Mary Watts (1849-1938) was a famous name in the field of Arts and Crafts and a celebrated designer for Liberty’s. She was among the first female students to study at the Slade School of Art in London, and she married ‘England’s Michelangelo’ George Frederic Watts in 1886. This was not a traditional marriage but a creative partnership of like-minded artists, symbolists and philanthropists. Mary was a leading member of the Home Arts and Industries Association, which revived handicrafts in an industrial age and involved women at all levels. She believed strongly in ‘art for all’ and the moral potential of art. She set up a clay-modelling class for shoeblacks in the East End and taught Surrey villagers to make terracotta bricks and tiles for her Cemetery Chapel, which is seen as her masterpiece; she later founded her own pottery business. She collaborated creatively with her husband on various artworks and projects during his lifetime. After his death in 1904, she became more politically active in the women’s suffrage movement, which was gaining momentum. This campaign was the calling of her later life, and Mary became a central figure in the local feminist community.
As an artist, how did her work influence the suffrage movement?

____

Parts of the exercise:
[1] According to the passage on Mary Watts, why did she teach Surrey villagers to make terracotta bricks and tiles?
[2] Carry on the passage on Mary Watts from the point where it ends.

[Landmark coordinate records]
____

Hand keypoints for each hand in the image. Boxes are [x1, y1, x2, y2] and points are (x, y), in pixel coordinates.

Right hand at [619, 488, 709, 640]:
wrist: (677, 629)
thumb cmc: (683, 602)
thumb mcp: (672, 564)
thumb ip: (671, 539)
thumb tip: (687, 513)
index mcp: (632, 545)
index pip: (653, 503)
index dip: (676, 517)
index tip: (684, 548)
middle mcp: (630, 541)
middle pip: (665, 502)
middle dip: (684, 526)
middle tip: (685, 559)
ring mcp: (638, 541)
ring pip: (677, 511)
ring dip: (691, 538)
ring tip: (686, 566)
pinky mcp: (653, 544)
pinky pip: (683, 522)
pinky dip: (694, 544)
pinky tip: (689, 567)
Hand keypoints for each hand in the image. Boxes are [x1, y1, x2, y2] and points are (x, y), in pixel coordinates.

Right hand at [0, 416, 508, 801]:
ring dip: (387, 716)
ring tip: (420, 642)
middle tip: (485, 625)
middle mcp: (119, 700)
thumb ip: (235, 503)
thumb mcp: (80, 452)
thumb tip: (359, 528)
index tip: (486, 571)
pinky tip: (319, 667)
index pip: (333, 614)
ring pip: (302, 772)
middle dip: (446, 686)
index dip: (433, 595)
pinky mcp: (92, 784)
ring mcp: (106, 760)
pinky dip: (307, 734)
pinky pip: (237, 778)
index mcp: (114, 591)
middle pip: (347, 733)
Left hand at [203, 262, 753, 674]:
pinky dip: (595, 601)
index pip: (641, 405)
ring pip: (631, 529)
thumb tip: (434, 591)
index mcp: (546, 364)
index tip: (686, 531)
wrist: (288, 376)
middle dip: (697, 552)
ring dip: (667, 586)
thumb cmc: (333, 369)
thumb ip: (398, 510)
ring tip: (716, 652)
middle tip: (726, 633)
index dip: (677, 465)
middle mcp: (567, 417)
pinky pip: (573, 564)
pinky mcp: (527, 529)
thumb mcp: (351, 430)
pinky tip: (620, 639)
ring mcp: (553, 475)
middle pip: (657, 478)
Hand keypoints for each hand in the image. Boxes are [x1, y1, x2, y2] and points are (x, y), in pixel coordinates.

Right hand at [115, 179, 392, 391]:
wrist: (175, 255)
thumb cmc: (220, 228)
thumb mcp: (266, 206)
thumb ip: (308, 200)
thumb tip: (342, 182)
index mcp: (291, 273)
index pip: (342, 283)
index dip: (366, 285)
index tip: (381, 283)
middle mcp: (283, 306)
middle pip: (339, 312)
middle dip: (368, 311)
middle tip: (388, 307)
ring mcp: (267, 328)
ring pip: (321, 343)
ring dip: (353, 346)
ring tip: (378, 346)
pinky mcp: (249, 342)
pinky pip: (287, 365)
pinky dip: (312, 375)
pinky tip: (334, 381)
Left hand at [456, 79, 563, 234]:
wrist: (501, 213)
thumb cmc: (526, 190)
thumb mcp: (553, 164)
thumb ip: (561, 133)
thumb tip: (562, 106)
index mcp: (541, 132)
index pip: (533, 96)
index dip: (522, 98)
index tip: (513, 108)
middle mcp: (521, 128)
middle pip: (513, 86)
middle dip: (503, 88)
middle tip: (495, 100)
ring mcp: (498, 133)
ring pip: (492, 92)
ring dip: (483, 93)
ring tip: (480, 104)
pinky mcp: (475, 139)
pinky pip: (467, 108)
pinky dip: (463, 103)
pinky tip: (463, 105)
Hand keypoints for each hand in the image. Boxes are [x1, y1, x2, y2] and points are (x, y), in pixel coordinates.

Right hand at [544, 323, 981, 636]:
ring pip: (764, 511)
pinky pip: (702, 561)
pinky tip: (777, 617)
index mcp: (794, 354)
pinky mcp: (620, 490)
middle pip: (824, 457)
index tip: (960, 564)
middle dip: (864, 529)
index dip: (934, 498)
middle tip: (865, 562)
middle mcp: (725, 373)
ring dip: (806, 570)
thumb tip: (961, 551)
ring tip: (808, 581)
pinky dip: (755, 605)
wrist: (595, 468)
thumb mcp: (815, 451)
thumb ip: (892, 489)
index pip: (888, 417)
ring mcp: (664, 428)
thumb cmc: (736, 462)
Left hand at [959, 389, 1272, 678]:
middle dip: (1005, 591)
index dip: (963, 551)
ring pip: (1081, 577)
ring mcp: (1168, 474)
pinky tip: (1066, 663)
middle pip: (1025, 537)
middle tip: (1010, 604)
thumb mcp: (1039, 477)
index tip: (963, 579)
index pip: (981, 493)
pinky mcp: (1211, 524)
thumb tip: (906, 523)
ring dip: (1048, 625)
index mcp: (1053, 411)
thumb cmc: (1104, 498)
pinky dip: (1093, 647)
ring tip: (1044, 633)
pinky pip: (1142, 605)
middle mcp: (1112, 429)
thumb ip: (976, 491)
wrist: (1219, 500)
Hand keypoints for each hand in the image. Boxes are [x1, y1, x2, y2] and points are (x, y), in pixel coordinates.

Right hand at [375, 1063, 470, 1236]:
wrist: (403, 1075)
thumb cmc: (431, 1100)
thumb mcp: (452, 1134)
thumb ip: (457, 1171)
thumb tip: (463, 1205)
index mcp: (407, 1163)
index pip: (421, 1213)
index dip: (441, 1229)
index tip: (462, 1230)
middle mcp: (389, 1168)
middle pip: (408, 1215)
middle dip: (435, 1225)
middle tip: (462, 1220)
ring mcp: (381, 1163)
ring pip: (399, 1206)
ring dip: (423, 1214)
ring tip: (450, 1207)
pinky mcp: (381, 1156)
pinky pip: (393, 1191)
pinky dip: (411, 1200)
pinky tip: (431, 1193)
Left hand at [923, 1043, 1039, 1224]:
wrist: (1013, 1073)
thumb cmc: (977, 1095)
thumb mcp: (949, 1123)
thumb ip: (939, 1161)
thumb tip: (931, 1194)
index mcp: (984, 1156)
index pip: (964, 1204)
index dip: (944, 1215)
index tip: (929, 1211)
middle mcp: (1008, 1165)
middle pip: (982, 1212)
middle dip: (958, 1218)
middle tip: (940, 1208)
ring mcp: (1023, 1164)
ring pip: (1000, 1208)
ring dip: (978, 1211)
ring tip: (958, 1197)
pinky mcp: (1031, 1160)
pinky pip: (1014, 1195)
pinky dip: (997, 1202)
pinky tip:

____

Results by task:
[1] She taught them so they could make the terracotta bricks and tiles for her Cemetery Chapel. The chapel is seen as her masterpiece.

[2]
Mary Watts’s artwork includes painting, pottery, textiles and illustration. Her artistic output was less directly related to her political activism than other suffrage artists. However, her support for female empowerment and emancipation is registered in her creation of powerful mother figures, models of strong female saints (including Joan of Arc, the patron saint of the suffragettes), and banners featuring angels rising above the words ‘justice’, ‘liberty’ and ‘unity’. She used her role as the wife of a world-famous artist, as well as her own status as a successful professional craftswoman, to propel herself into high-profile and presidential roles in the local women’s suffrage community and women’s art organisations. She became Honorary President of the Women’s Guild of Arts, comprised of many suffrage artists, and Vice President of the Healthy and Artistic Dress Union, standing against restrictive feminine fashions (e.g. the corset). Art and activism met on the site of her Surrey studio-home and Watts Gallery, which became suffragist meeting grounds. The strong female figures, banners and symbols of freedom that appear in Watts’s art and craftwork engage with early feminist iconography, and show her lifelong preoccupation with the place of women.
What was her local and wider role in the women’s suffrage movement?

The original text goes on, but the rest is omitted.